L’Abbaye des Capucins a de nouvelles ambitions, notamment la construction d’un nouveau bâtiment pour créer un véritable complexe hôtelier. Le projet devrait inclure :
– Un amphithéâtre de 200 places ;
– Deux nouveaux restaurants panoramiques en roof-top ;
– La création de 110 nouvelles chambres 3 étoiles, doublant ainsi la capacité d’accueil de l’hôtel.
Ces aménagements viennent compléter le patrimoine existant pour créer un nouveau lieu unique, mêlant patrimoine et modernité. Ainsi, le lieu est capable de répondre à la demande grandissante de la clientèle.
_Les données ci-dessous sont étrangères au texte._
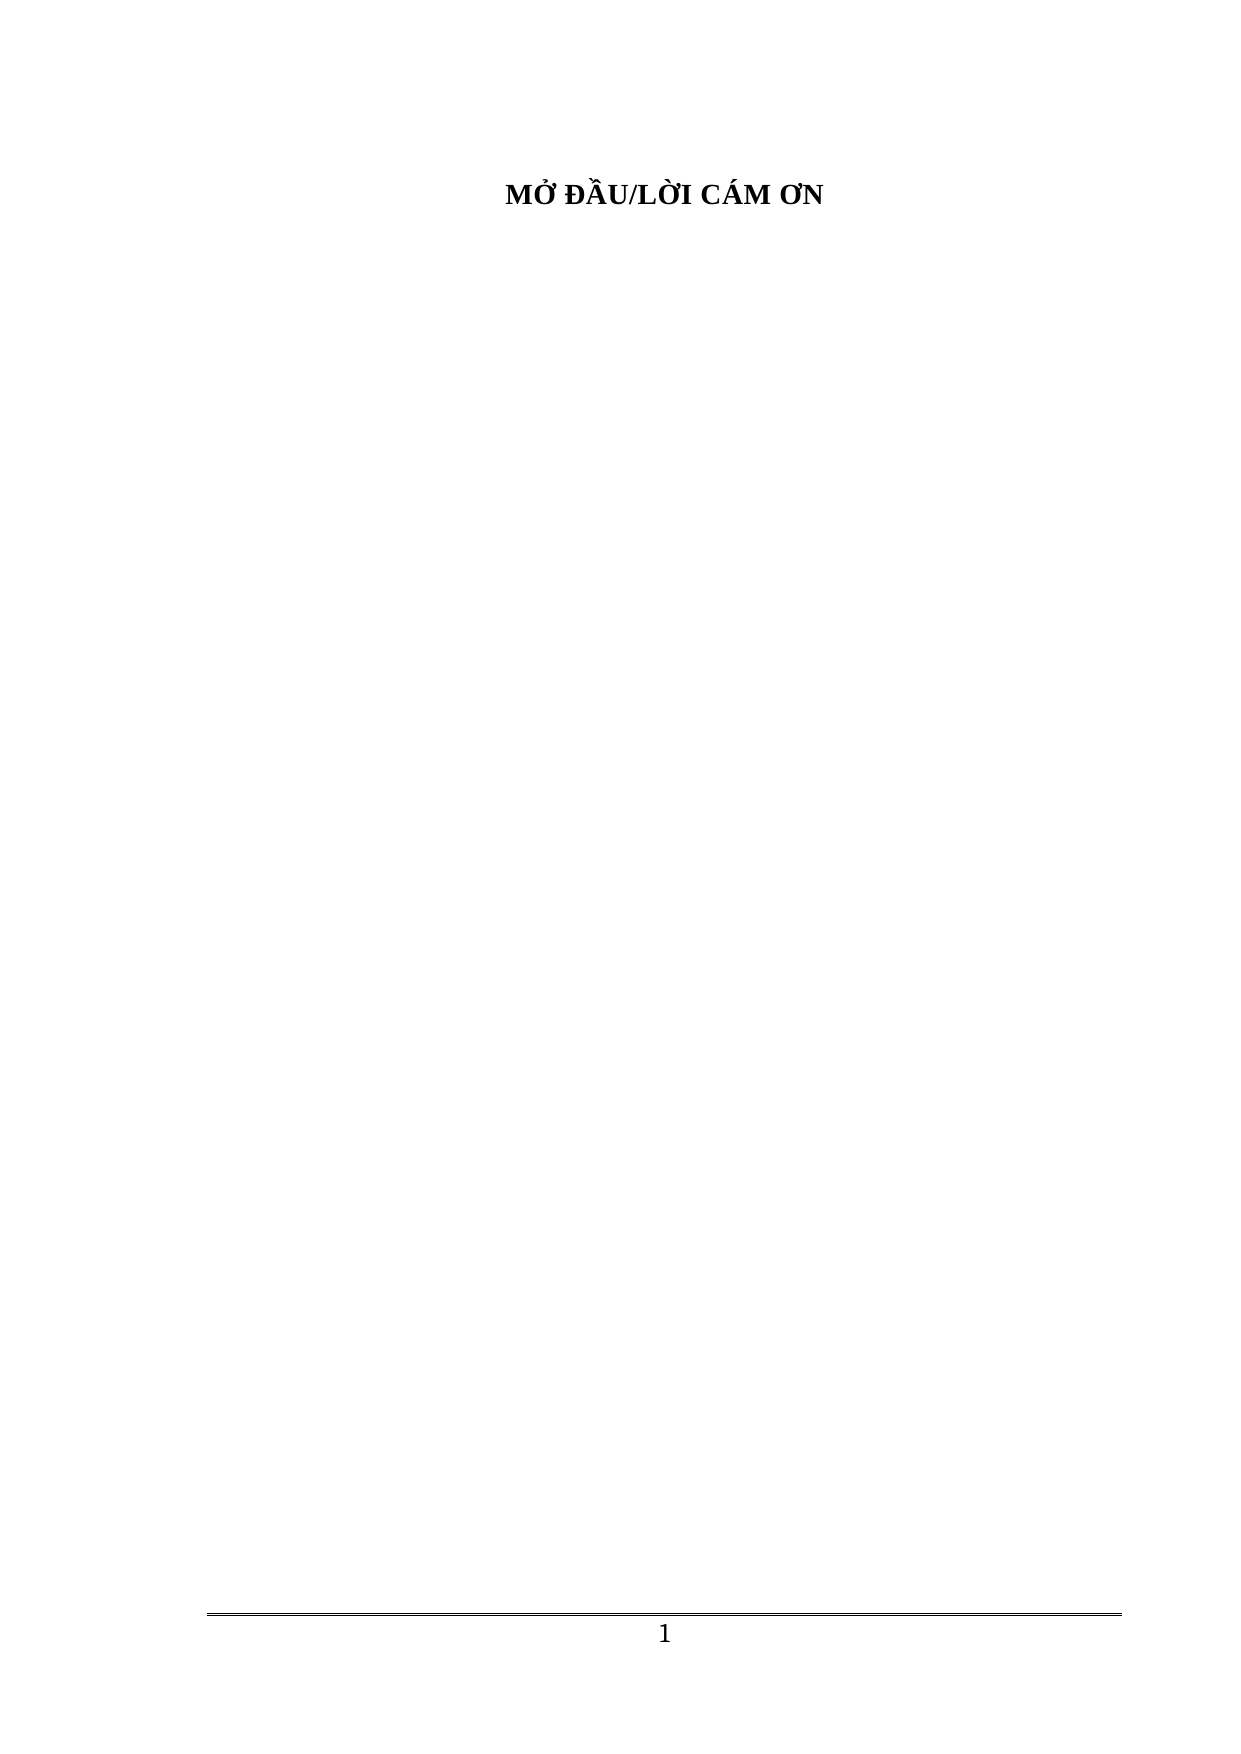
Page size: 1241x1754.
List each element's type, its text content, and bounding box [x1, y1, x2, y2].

L’Abbaye accueille des particuliers venus découvrir la région ainsi que des touristes d’affaires et des entreprises, le lieu disposant d’espaces pour recevoir séminaires et réunions. De cette manière, le propriétaire des lieux a transformé l’abbaye en un véritable acteur touristique du territoire, participant au développement local et à l’attractivité de la région. Les travaux d’extension de l’établissement permettent de pérenniser l’offre tout en préservant le monument historique.
L’Abbaye de Royaumont
L’Abbaye de Royaumont a été réhabilitée en 1938, devenant alors le Foyer de Royaumont. Lieu d’accueil et de repos pour artistes et intellectuels, le lieu évolue par la suite en centre culturel international.
Forte de sa renommée acquise au cours des décennies, la Fondation gérant l’Abbaye de Royaumont a diversifié ses activités :
– un centre de formation et de recherche autour de la culture, des arts, des sciences humaines ainsi que l’environnement ;
– une libraire-boutique, ainsi qu’une bibliothèque musicale et une bibliothèque générale ;
– des espaces de séminaires et d’évènementiels ;
– un hôtel et un restaurant.
L’Abbaye organise des évènements annuels tel que le festival de musique de Royaumont. Consacré à la musique classique, la fréquentation augmente chaque année. Entre l’édition de 2017 et 2018, la fréquentation avait augmenté de 21%.
Conclusion :
Le développement d’activités dans des abbayes peut prendre différentes formes, en fonction des besoins et envies du gestionnaire des lieux. Toutefois, il faut aussi prendre en compte le territoire autour du lieu, comprendre son écosystème et comment rendre le lieu utile.
Les projets de développement d’activité au sein d’une abbaye peuvent nécessiter des travaux d’aménagements et de rénovation. Cela représente un investissement financier, plus ou moins important. Ainsi, en fonction de l’orientation du projet, différents acteurs peuvent soutenir sa réalisation.